**Task objective**
Count lines, not occurrences: report how many lines in the records hold the string "shop", and nothing else.

(Collected data)

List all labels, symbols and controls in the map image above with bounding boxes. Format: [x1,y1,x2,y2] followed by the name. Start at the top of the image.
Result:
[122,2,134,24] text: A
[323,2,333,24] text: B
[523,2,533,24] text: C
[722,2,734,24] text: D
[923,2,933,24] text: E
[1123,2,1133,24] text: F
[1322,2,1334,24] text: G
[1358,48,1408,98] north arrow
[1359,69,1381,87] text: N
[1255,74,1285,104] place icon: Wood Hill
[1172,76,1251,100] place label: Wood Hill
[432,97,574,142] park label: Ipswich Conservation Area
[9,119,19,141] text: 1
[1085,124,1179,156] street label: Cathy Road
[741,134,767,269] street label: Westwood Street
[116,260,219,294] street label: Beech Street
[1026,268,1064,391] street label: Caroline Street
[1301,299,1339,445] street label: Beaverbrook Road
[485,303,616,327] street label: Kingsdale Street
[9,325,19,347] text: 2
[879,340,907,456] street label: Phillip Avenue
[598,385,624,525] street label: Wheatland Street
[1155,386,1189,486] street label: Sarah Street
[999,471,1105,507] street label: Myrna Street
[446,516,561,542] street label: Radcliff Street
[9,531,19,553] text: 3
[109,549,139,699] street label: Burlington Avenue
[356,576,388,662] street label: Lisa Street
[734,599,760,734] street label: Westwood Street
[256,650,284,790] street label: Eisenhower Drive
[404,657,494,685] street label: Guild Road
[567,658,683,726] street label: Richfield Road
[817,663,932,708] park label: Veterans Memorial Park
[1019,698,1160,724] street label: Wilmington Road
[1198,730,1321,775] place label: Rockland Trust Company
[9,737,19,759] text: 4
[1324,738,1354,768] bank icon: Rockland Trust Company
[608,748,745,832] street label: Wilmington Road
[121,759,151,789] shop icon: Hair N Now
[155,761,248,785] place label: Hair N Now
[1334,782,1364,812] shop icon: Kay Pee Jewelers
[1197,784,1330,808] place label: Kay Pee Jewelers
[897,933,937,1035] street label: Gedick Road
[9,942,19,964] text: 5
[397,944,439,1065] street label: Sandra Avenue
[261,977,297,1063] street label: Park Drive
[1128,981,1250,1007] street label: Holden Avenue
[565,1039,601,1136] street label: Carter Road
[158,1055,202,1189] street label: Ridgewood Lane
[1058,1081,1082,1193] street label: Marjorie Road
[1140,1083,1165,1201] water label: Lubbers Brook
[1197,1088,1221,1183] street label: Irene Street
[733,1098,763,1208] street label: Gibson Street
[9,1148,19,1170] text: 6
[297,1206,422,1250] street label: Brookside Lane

**Reply to the exercise**
2